Q: Are these findings applicable outside China? A: The biological principles linking fitness and metabolic health are widely applicable, but the precise effect sizes and patterns may vary by ethnicity, lifestyle and healthcare context. Replication in diverse cohorts is needed for definitive generalization.
Q: Should clinicians add grip strength and balance tests to routine care? A: Integrating simple tests like grip strength and one-leg stand can be valuable, especially for older adults. These measures are inexpensive, quick and informative about functional status and metabolic risk. They are most useful when linked to concrete referral options for strength training, balance programs or further metabolic work-up.

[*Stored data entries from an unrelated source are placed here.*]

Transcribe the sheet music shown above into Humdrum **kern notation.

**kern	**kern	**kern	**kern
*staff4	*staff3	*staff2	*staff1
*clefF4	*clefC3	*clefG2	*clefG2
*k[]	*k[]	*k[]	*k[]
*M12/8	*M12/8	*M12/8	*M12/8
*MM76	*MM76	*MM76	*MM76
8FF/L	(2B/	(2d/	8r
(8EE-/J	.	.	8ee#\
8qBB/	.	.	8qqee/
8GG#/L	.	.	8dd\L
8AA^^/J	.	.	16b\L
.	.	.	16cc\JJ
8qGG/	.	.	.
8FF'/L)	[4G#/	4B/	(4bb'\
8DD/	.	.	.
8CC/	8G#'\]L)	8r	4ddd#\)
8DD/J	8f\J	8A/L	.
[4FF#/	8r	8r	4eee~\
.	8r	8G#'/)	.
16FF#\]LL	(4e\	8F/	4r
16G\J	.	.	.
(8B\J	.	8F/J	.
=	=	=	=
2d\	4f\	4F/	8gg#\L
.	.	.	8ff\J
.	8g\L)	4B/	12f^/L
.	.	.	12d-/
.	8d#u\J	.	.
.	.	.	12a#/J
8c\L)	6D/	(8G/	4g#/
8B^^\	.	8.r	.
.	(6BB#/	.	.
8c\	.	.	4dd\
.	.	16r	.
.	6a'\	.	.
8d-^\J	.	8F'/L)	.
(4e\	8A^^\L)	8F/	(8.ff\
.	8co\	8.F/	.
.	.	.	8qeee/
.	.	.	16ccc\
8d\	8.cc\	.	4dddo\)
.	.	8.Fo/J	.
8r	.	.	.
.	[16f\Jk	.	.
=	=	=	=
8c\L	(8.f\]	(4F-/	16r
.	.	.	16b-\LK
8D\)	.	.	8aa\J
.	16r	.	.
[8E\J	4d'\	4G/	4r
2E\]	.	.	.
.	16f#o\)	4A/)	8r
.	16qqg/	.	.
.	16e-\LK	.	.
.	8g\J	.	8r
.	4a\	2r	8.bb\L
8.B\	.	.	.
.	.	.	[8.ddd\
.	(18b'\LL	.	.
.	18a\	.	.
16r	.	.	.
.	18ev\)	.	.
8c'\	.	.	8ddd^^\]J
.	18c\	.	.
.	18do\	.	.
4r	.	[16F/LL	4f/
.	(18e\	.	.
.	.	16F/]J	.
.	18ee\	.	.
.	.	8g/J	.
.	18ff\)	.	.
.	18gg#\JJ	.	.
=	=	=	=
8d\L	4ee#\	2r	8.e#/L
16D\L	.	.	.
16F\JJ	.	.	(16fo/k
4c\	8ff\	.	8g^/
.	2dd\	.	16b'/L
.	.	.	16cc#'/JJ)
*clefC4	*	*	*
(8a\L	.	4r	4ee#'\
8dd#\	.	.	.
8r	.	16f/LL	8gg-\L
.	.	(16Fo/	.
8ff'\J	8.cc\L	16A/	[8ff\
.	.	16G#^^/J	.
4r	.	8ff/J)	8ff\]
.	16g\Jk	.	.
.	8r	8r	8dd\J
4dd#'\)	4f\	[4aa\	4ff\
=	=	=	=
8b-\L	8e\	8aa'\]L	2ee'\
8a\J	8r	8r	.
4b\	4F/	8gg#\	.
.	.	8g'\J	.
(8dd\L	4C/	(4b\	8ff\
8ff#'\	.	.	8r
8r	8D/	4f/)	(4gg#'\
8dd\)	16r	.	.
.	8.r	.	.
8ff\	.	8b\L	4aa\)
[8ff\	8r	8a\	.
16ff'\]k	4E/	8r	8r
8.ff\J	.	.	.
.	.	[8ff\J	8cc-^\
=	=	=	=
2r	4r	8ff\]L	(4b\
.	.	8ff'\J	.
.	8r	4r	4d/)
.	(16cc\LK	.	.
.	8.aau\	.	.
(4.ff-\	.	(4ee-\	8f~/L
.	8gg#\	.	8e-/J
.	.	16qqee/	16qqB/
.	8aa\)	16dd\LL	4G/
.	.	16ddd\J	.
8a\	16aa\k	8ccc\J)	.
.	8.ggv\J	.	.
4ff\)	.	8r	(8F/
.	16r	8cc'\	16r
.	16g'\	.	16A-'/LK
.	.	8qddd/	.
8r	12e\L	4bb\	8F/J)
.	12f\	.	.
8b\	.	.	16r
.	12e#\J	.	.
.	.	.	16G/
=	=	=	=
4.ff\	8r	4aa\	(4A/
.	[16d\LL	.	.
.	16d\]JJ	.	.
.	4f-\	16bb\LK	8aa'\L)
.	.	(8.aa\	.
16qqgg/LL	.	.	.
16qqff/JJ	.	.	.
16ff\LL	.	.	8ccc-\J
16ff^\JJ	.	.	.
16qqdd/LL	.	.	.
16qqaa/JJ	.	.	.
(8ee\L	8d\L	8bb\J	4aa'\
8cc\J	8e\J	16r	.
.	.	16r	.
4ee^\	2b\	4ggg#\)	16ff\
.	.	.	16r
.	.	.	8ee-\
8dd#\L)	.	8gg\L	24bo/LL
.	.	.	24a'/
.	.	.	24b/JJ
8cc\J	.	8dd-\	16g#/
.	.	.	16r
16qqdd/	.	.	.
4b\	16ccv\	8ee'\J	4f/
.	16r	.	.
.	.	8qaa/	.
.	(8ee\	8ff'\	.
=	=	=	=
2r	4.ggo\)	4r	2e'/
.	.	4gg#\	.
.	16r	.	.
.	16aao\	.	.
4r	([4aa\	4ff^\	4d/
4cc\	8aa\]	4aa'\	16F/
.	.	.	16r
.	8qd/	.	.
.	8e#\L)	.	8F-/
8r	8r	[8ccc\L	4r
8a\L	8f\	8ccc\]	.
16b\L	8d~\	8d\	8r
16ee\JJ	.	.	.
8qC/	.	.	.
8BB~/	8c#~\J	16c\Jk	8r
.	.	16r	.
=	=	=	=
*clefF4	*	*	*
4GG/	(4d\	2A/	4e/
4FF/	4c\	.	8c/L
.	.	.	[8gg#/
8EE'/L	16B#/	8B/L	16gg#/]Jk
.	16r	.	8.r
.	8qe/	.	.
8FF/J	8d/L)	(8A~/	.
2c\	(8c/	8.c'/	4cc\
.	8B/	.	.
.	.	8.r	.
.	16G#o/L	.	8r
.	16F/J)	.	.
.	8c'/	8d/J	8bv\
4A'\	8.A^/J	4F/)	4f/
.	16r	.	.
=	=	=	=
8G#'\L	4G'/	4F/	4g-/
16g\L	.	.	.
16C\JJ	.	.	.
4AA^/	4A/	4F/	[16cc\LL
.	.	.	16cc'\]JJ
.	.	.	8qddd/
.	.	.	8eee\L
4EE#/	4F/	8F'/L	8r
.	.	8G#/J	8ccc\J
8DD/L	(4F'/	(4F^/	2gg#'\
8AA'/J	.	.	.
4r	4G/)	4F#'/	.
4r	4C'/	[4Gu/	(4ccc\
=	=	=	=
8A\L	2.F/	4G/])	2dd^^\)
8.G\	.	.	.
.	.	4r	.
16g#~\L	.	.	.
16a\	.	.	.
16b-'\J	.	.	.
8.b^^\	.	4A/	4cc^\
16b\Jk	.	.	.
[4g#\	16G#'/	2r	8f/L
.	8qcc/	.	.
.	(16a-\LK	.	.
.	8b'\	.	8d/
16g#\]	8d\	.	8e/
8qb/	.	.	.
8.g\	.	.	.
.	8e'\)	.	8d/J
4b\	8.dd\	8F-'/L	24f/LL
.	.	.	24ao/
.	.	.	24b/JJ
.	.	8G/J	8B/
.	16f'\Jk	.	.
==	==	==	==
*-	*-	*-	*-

Q: How should public health planners use this information? A: Planners should consider fitness screening as part of comprehensive cardiometabolic prevention. Community programs that combine aerobic training, resistance work, balance practice and cognitive–motor activities can address multiple risk domains identified by the study. Investment in low-cost testing equipment, trained personnel and referral pathways will improve the yield of such initiatives.
Q: What are the next research steps? A: Priority studies include prospective cohorts to test whether baseline fitness predicts incident cardiometabolic disease, randomized trials that target specific fitness domains to assess causal effects on metabolic endpoints, and mechanistic investigations that integrate neurocognitive, autonomic and inflammatory biomarkers to explain the observed associations.